[[ Input data open ]]
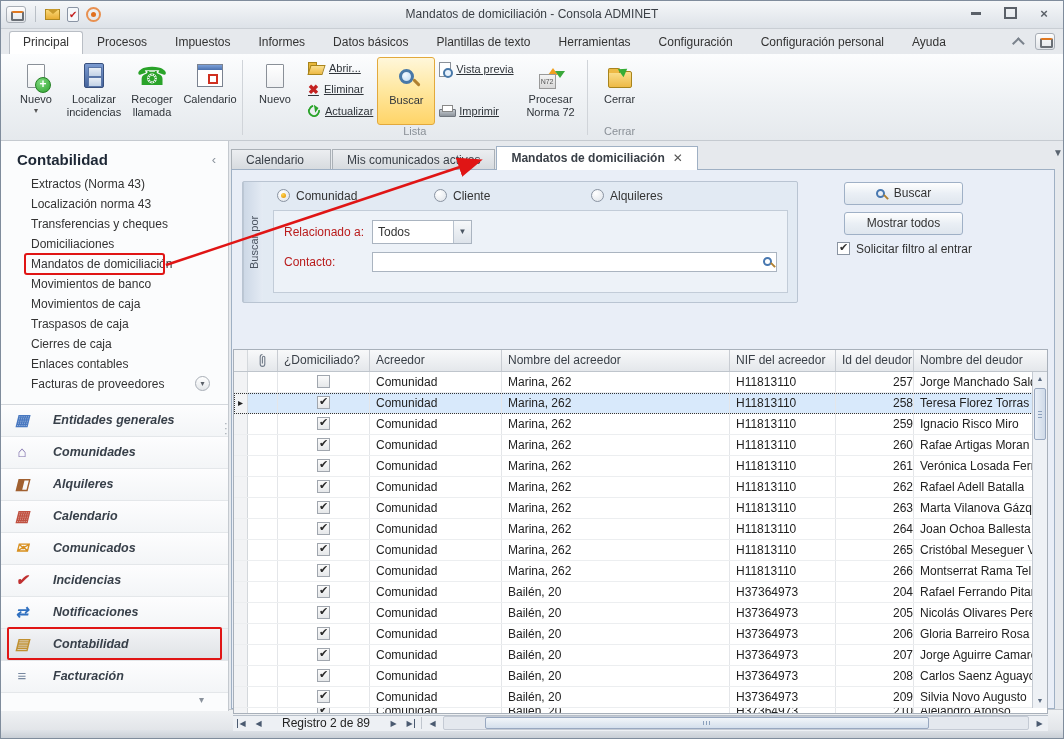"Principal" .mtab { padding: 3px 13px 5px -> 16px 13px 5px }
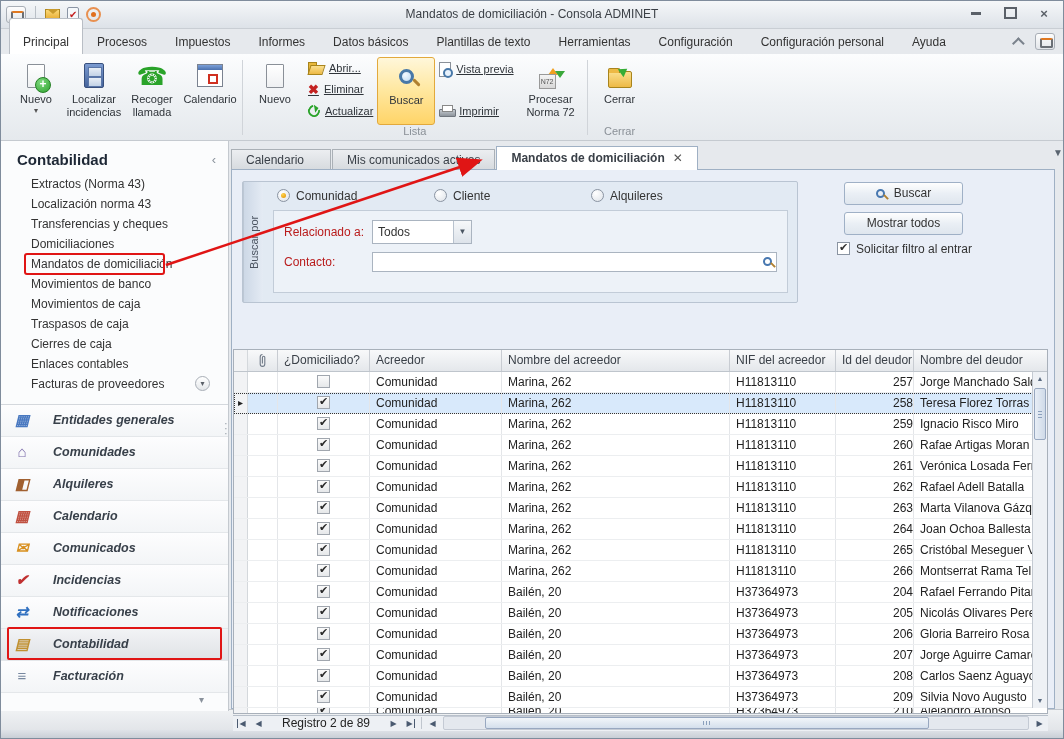"Relacionado a:" .flabel { color: #b91c1c -> #6d28d9 }
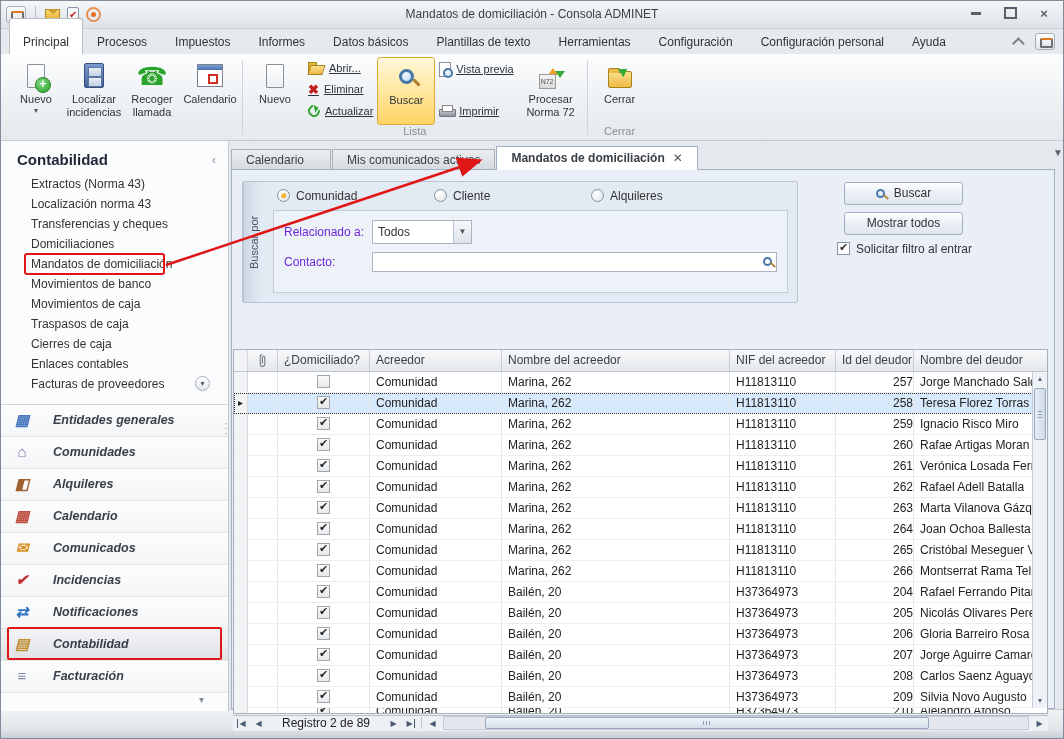"Entidades generales" .mod-item { font-style: italic -> none; gap: 22px -> 9px }
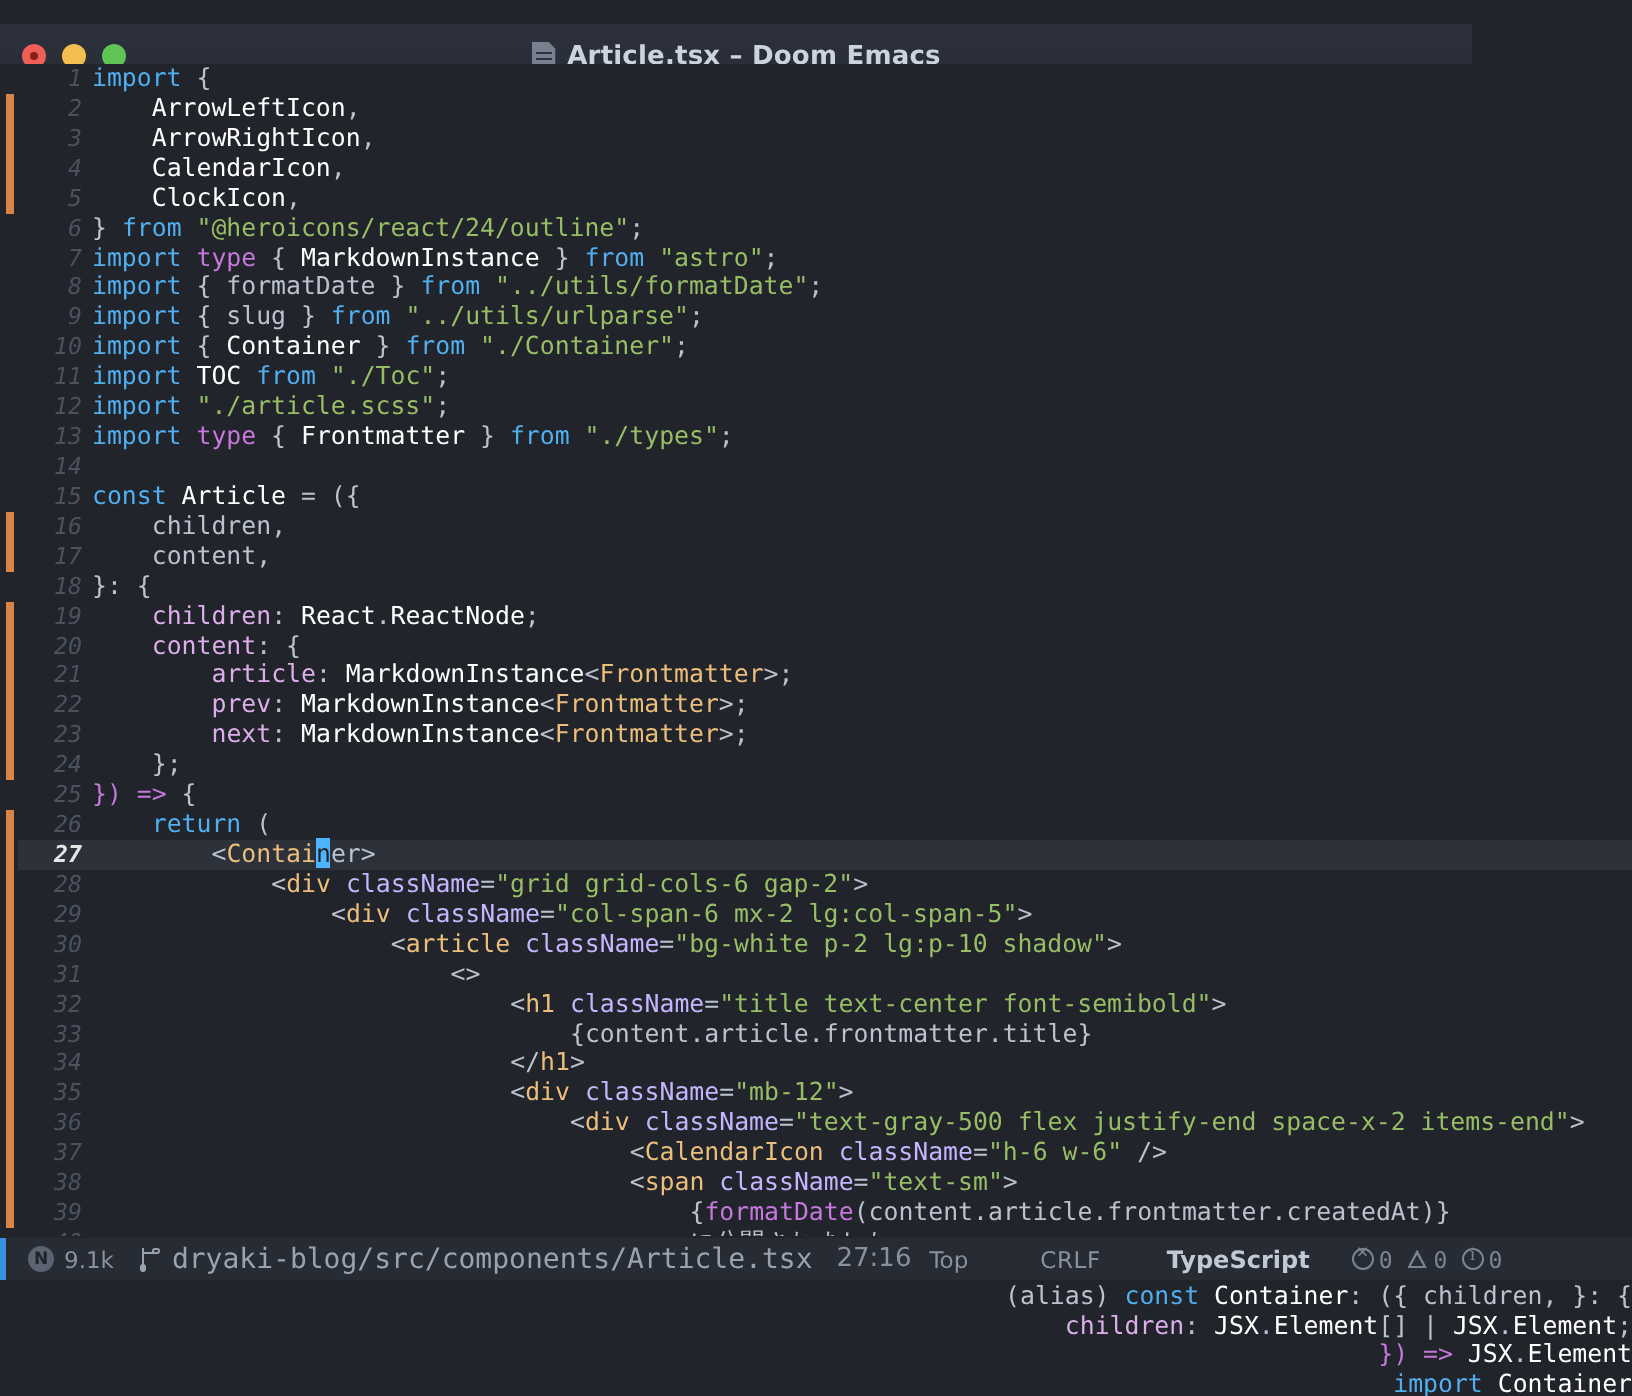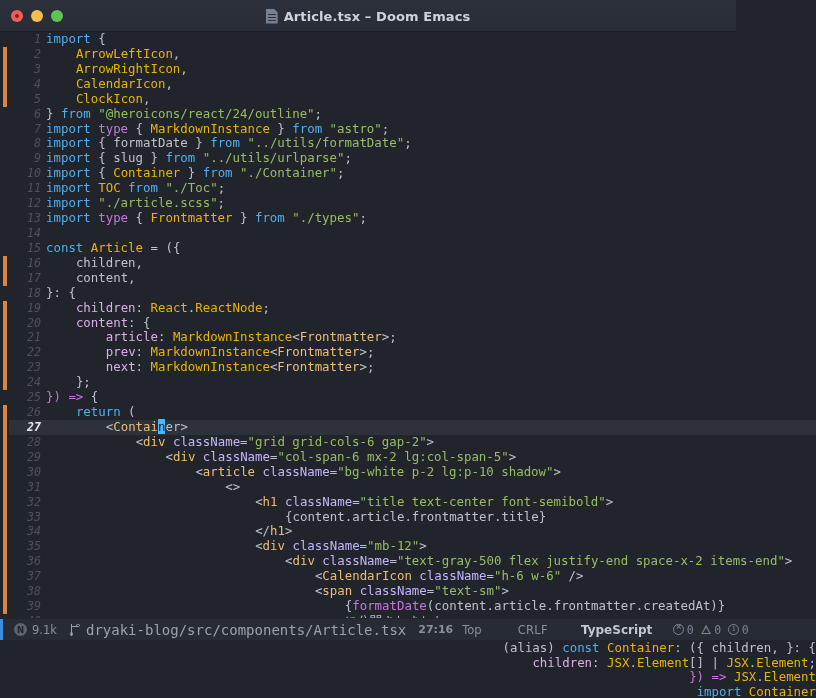"Article.tsx – Doom Emacs" .titlebar { top: 0 -> 12px }
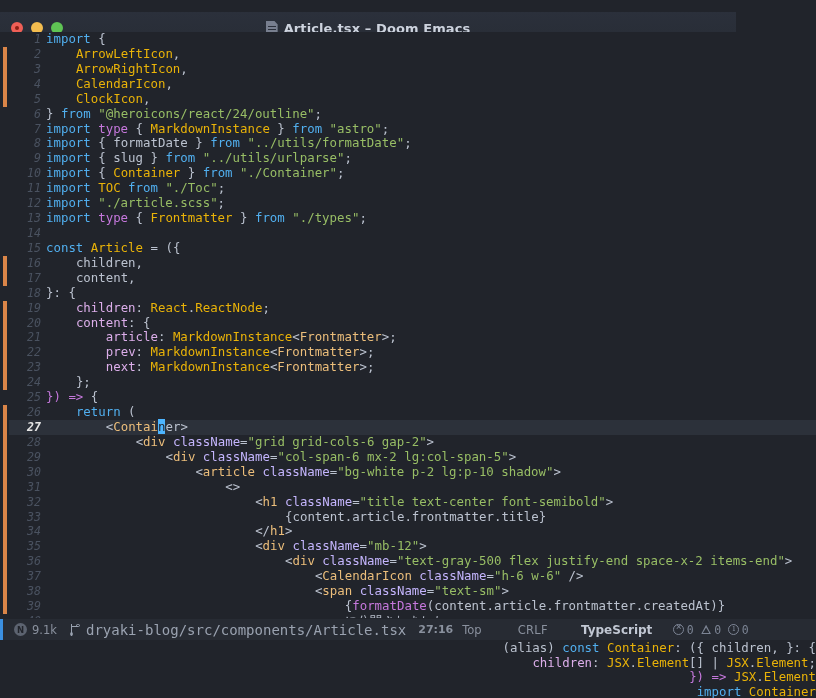"ArrowLeftIcon" .typ { color: #eab308 -> #ffffff }
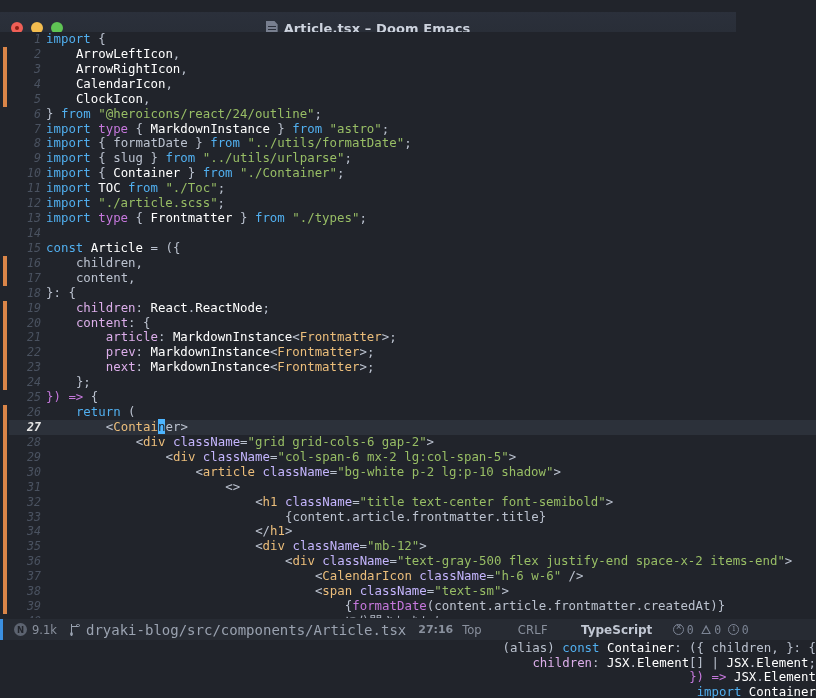"27:16" .ml-pos { font-size: 11px -> 13px; font-weight: bold -> none }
[[ Input data closed ]]
> **Task item**
Nothing but the lines from the one that holds "font-style: italic ->" through the end of the data should appear, written out exactly, without pictures.

> **Exercise output**
"Entidades generales" .mod-item { font-style: italic -> none; gap: 22px -> 9px }
"Article.tsx – Doom Emacs" .titlebar { top: 0 -> 12px }
"ArrowLeftIcon" .typ { color: #eab308 -> #ffffff }
"27:16" .ml-pos { font-size: 11px -> 13px; font-weight: bold -> none }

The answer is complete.